**Data to process:**

- - -

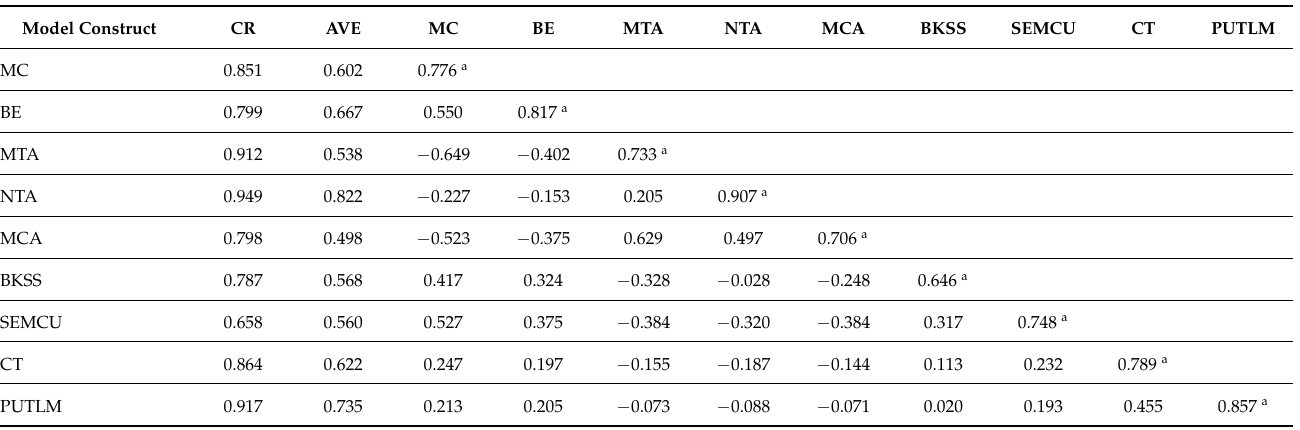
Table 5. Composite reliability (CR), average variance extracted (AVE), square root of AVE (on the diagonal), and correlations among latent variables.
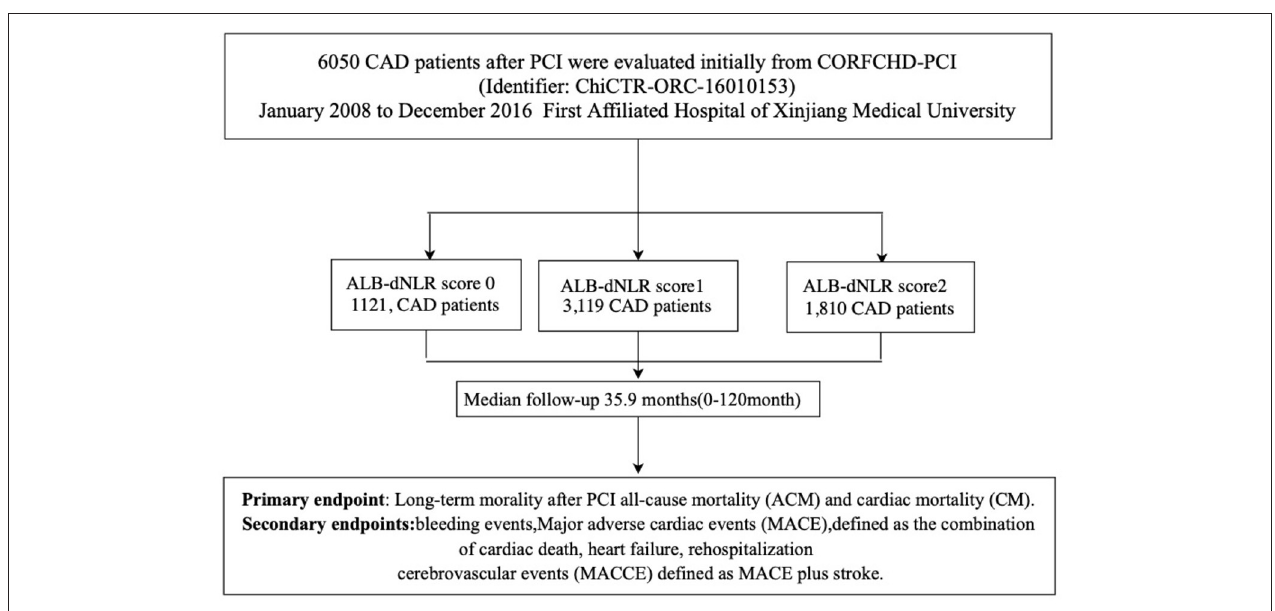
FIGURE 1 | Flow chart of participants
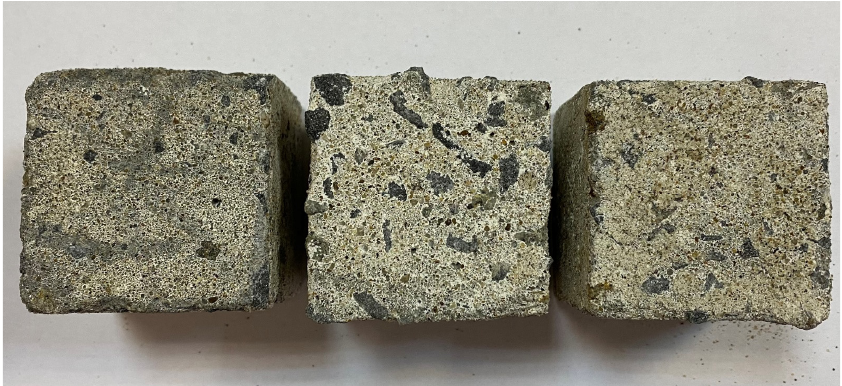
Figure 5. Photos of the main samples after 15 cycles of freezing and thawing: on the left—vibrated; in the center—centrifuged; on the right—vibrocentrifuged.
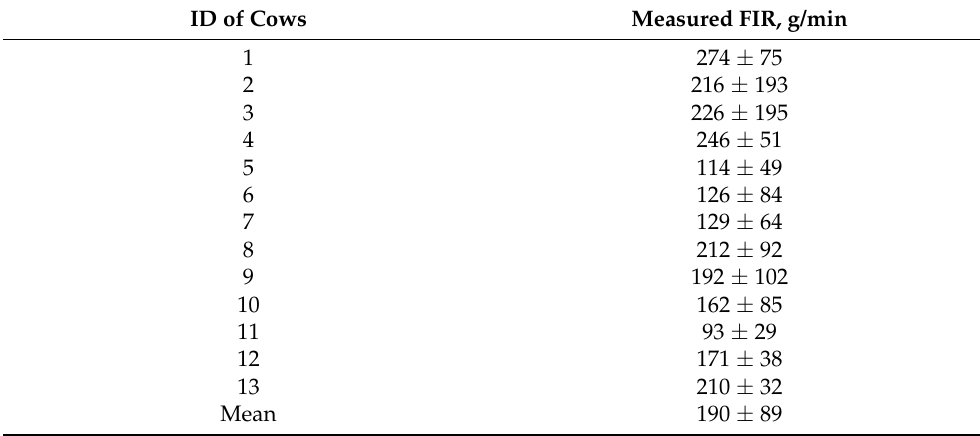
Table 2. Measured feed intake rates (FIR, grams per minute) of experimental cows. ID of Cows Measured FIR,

- - -

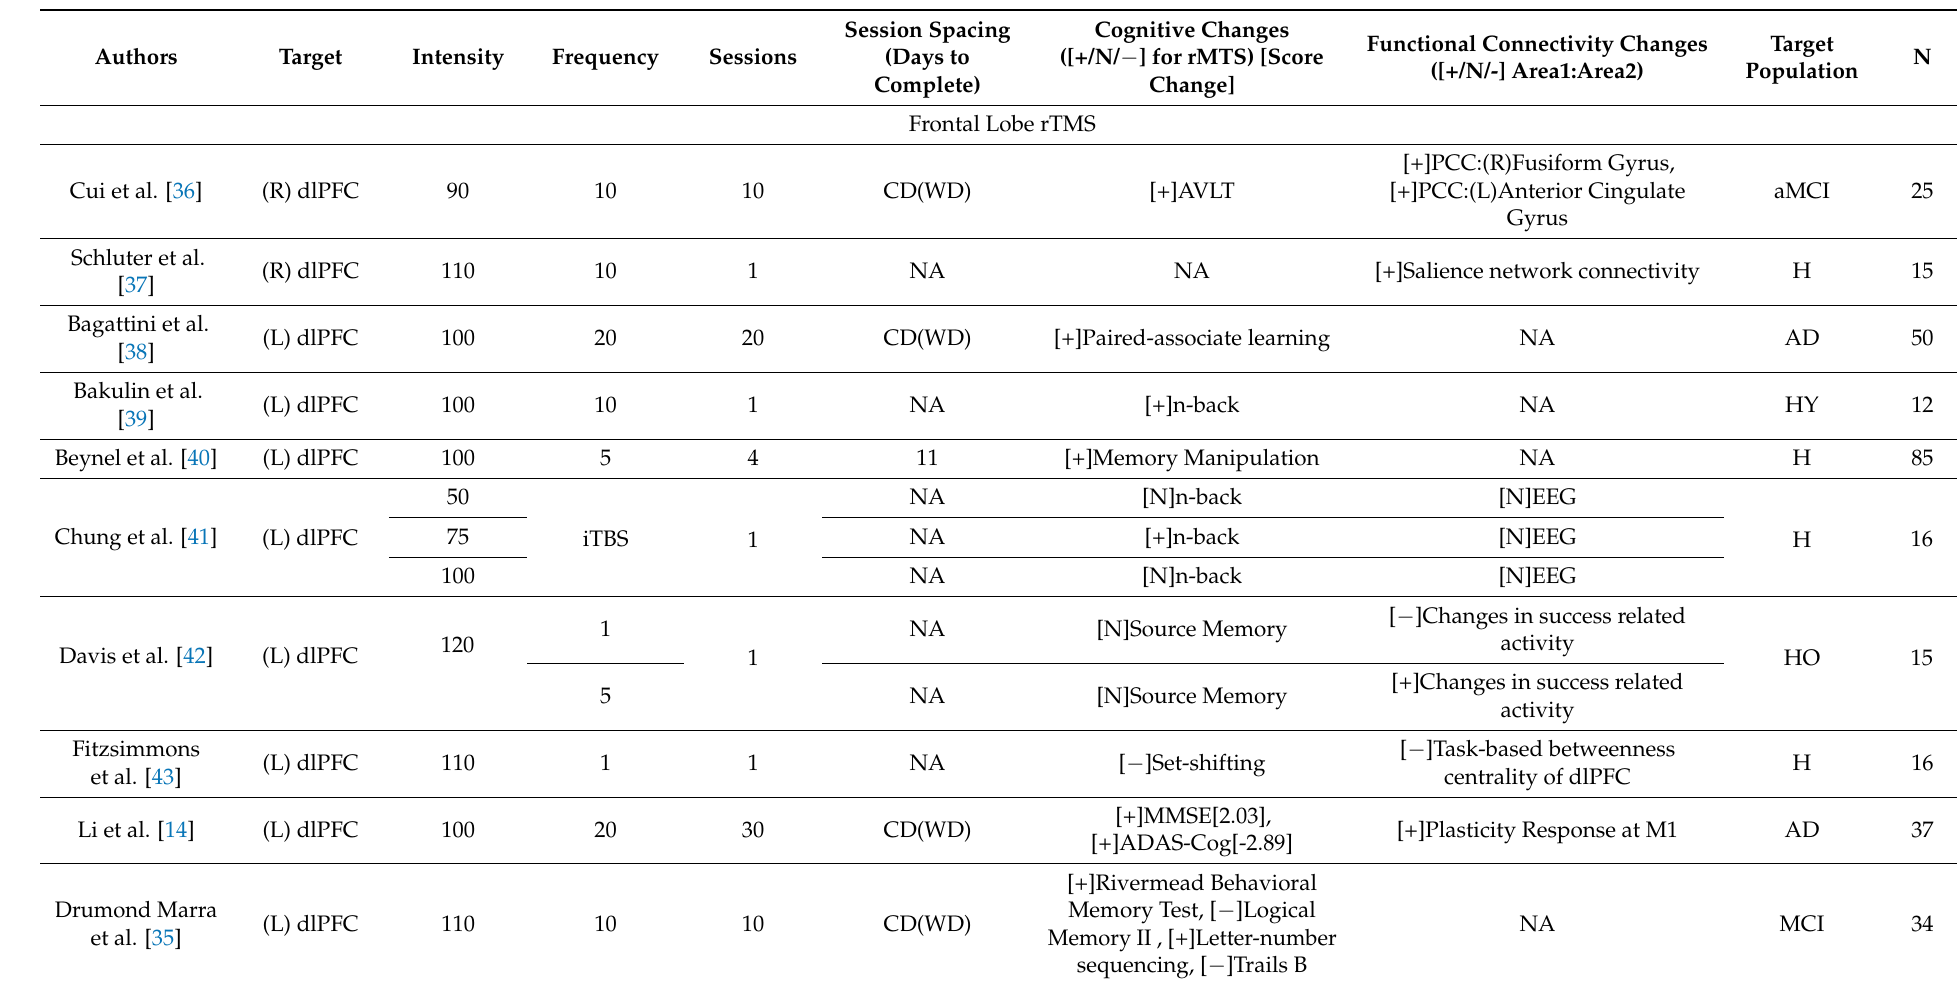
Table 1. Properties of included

- - -

**Your goal:**
Please show each line in the records above that contains "Table".

**Exercise answer:**
Table 5. Composite reliability (CR), average variance extracted (AVE), square root of AVE (on the diagonal), and correlations among latent variables.
Table 2. Measured feed intake rates (FIR, grams per minute) of experimental cows. ID of Cows Measured FIR,
Table 1. Properties of included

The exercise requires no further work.